L’auteur souligne la difficulté d’un père à accepter l’évidence, l’orientation sexuelle de son fils. Ces relations conflictuelles avec ses parents, (refus de le laisser suivre la troupe en tournée, menaces), Hervé Guibert en témoigne dans « Mes Parents » ainsi que de ses premières amours. L’invitation de Mme Guibert n’est-elle pas un piège ?

Si les scènes charnelles recèlent la tendresse, si la complicité du narrateur avec sa grand-mère, capable de pardonner sa fuite, a quelque chose d’attendrissant, la séquence des chatons à éliminer est d’une violence confondante. « Quelle cruauté ! ».

Les deux protagonistes se perdent de vue, s’écrivent (leur correspondance reste nimbée de mystère, les lettres d’Hervé détruites), renouent. Le réveillon organisé sur l’île de Ré, par Marie-Claire, leur professeur de théâtre, est porteur de promesses. Ne vont-ils pas célébrer leurs anniversaires et vivre une nuit d’étreintes ? Mais leur libido est-elle synchronisée ? S’aiment-ils vraiment ? Il y aura cette photo, capture de leurs souvenirs, un sésame pour Philippe, traces de leur bonheur éphémère. Pourquoi refuse-t-il de donner un double à Hervé ? Une autre photo sera cause d’un différend retentissant. Quel secret est venu faire barrage à leur histoire si extraordinaire ?

Philippe succombe à d’autres garçons, Najib au Maroc (une trahison pour Hervé), le fils du quincailler l’hypnotise. Leurs routes divergent jusqu’à leur ultime rencontre à Paris où tous deux sont revenus, des années plus tard. Vont-ils réussir à solder leur passé, oublier « le fiasco de l’île de Ré » ?

Des phrases prennent une résonance particulière quand on connaît le destin d’Hervé Guibert. Quant à celle qui clôt ce récit, à la veine autobiographique, elle sonne le glas de leur liaison impossible : « J’avais tranché le fil d’un amour qui n’existait plus ».

Ce récit nous ramène à l’époque de la Caravelle, d’Hassan II, nous plonge dans l’exotisme avec la tournée au Maroc. L’auteur rappelle que Tanger « est un refuge pour écrivains ».

Dans ce roman, Philippe Mezescaze explore la découverte de l’amour à l’âge de l’innocence, une relation fusionnelle, intense, transgressive de deux garçons.

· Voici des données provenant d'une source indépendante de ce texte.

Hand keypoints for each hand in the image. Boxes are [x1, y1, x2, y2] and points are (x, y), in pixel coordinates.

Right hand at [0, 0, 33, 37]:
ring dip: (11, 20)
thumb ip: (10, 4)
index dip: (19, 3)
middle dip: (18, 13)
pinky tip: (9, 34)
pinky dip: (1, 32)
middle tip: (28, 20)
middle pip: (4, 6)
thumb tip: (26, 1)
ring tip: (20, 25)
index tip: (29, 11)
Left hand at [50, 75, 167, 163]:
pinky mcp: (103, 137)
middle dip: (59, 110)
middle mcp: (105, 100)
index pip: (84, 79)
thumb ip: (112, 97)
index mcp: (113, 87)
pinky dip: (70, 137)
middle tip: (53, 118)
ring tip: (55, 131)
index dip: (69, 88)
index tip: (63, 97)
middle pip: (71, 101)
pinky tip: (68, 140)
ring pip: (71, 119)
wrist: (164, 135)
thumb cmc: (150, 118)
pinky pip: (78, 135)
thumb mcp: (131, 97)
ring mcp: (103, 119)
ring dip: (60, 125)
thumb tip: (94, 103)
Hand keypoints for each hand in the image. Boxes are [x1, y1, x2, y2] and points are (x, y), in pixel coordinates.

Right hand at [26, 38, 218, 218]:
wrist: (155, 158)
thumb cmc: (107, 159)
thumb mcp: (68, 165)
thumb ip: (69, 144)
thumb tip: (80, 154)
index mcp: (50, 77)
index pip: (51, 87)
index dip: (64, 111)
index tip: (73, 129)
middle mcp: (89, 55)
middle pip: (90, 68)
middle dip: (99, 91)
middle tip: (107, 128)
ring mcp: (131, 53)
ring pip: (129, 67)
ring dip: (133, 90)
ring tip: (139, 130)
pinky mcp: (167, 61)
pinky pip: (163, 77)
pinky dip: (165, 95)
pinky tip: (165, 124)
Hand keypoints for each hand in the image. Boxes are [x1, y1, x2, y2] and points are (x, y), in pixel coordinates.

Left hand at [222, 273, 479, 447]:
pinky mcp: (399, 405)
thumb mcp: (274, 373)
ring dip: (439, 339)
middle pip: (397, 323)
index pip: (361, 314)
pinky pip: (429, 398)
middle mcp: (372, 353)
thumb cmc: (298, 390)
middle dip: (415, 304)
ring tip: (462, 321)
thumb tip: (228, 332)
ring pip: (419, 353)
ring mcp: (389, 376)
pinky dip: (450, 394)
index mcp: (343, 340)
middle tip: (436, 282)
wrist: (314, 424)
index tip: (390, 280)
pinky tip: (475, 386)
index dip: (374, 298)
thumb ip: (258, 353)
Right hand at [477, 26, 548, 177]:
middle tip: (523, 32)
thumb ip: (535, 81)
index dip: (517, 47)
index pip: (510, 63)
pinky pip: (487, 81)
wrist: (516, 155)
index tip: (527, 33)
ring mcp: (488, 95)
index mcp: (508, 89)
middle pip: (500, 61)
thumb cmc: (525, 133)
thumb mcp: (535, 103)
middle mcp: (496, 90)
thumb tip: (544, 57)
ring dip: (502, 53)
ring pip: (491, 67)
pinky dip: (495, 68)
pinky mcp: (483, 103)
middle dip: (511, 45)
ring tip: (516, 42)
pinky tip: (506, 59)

Pour le narrateur, Hervé n’est autre que « son amour siamois », « son alter ego ».

L’auteur fore profond à l’intérieur des souffrances : difficultés de « s’émanciper de l’enfance », d’un amour toxique. Il montre le côté néfaste des parents qui couvent trop leur enfant, suscitant chez lui le besoin impérieux de s’en affranchir. En mettant en scène cette passion vouée à la  déréliction, l’auteur incite indirectement à relire Hervé Guibert, qui lui aussi fait référence à cette liaison dans Mes parents.

Deux garçons fait la part belle au théâtre (Tennesse Williams, Jean Genet, Albert Camus, Montherlant, Pasolini) dont les vertus cathartiques permettent aux comédiens en herbe de s’épanouir et de se réaliser, de s’émanciper.